Die Terminfindungsplattform Doodle hat diesem Planungsfieber die Krone aufgesetzt. «Wär häts erfunde?» Richtig: Die Schweizer. Welch Überraschung. Seither wird nicht mehr nur gegoogelt, sondern vor allem gedoodelt ¬- quer durch alle Gesellschaftsschichten. Als kleine Projektmanager auf unserer ewigen Suche nach freien Zeitfenstern geben wir uns dabei oftmals der Lächerlichkeit preis. Doch wir merken es nicht, denn die Krankheit wurzelt im System. Eine Agenda hilft uns dabei, unsere Zeit möglichst nutzbringend zu gestalten. Das ist an sich ja nichts Schlechtes. Doch eine volle Agenda muss nicht unbedingt heissen, auch ein erfülltes Leben zu haben. Manche Menschen rennen von einem Termin zum nächsten, nur weil sie nicht wissen, wohin sie eigentlich wollen mit sich und ihrem Leben. Menschen in Entwicklungsstaaten besitzen keine Agenden, der Überlebenskampf lässt sich nicht in ein Zeitraster einteilen. Wir hingegen versuchen, aus dem Chaos, das unser Leben bedeutet, mundgerechte und verdaubare Häppchen zu machen ¬¬– weil wir mit so viel prallem und unverplantem Leben schlicht rettungslos überfordert wären?

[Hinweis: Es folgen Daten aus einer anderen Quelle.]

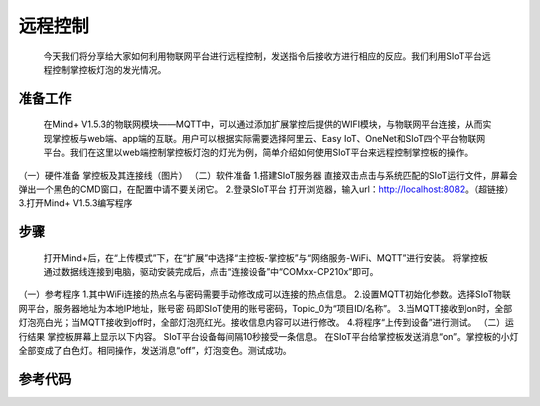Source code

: 远程控制
=========================
   今天我们将分享给大家如何利用物联网平台进行远程控制，发送指令后接收方进行相应的反应。我们利用SIoT平台远程控制掌控板灯泡的发光情况。

准备工作
-----------------
    在Mind+ V1.5.3的物联网模块——MQTT中，可以通过添加扩展掌控后提供的WIFI模块，与物联网平台连接，从而实现掌控板与web端、app端的互联。用户可以根据实际需要选择阿里云、Easy IoT、OneNet和SIoT四个平台物联网平台。我们在这里以web端控制掌控板灯泡的灯光为例，简单介绍如何使用SIoT平台来远程控制掌控板的操作。
（一）硬件准备
掌控板及其连接线（图片）
（二）软件准备
1.搭建SIoT服务器
直接双击点击与系统匹配的SIoT运行文件，屏幕会弹出一个黑色的CMD窗口，在配置中请不要关闭它。
2.登录SIoT平台
打开浏览器，输入url：http://localhost:8082。（超链接）
3.打开Mind+ V1.5.3编写程序

步骤
------------------
   打开Mind+后，在“上传模式”下，在“扩展”中选择“主控板-掌控板”与“网络服务-WiFi、MQTT”进行安装。
   将掌控板通过数据线连接到电脑，驱动安装完成后，点击“连接设备”中“COMxx-CP210x”即可。
（一）参考程序
1.其中WiFi连接的热点名与密码需要手动修改成可以连接的热点信息。
2.设置MQTT初始化参数。选择SIoT物联网平台，服务器地址为本地IP地址，账号密
码即SIoT使用的账号密码，Topic_0为“项目ID/名称”。
3.当MQTT接收到on时，全部灯泡亮白光；当MQTT接收到off时，全部灯泡亮红光。接收信息内容可以进行修改。
4.将程序“上传到设备”进行测试。
（二）运行结果
掌控板屏幕上显示以下内容。
SIoT平台设备每间隔10秒接受一条信息。
在SIoT平台给掌控板发送消息“on”。掌控板的小灯全部变成了白色灯。相同操作，发送消息“off”，灯泡变色。测试成功。

参考代码
----------------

Eine Agenda ist ein sehr persönliches Dokument für die Planung unserer unmittelbaren Zukunft. Sind die Tage verstrichen, werden die Einträge wertlos, der Zweck der Agenda ist erfüllt. Trotzdem haben wir darin – meistens ohne uns bewusst zu sein – Zeugnis abgelegt, wie wir unser Leben leben. Und dann auch wieder nicht. Ausser «Minigolf spielen mit Andrea» oder «Reminder: Arbeitsplan abgeben» ist das einzige, was es über unser Leben unter dem Strich zu sagen gibt. Deshalb frage ich mich manchmal, ob es nicht genauso wichtig wäre, neben der Agenda, die wir mit so viel Eifer führen, eine Art Reflexionsbuch für das hinter uns liegende anzulegen. Von Zeit zu Zeit inne zu halten sollte doch mindestens genauso selbstverständlich sein wie ein gelungenes Agendasetting. Ich jedenfalls würde gerne in einer Parallel-Agenda über mein Leben lesen: «Die ersten Krokusse spriessen im Garten.» Oder: «Ein überwältigendes Morgenrot gesehen.» Oder: «Warum können Pinguine nicht fliegen?» Denn Daten sind nur Daten. Erst wenn sie mit Sinn gefüllt werden, bekommen sie eine Seele.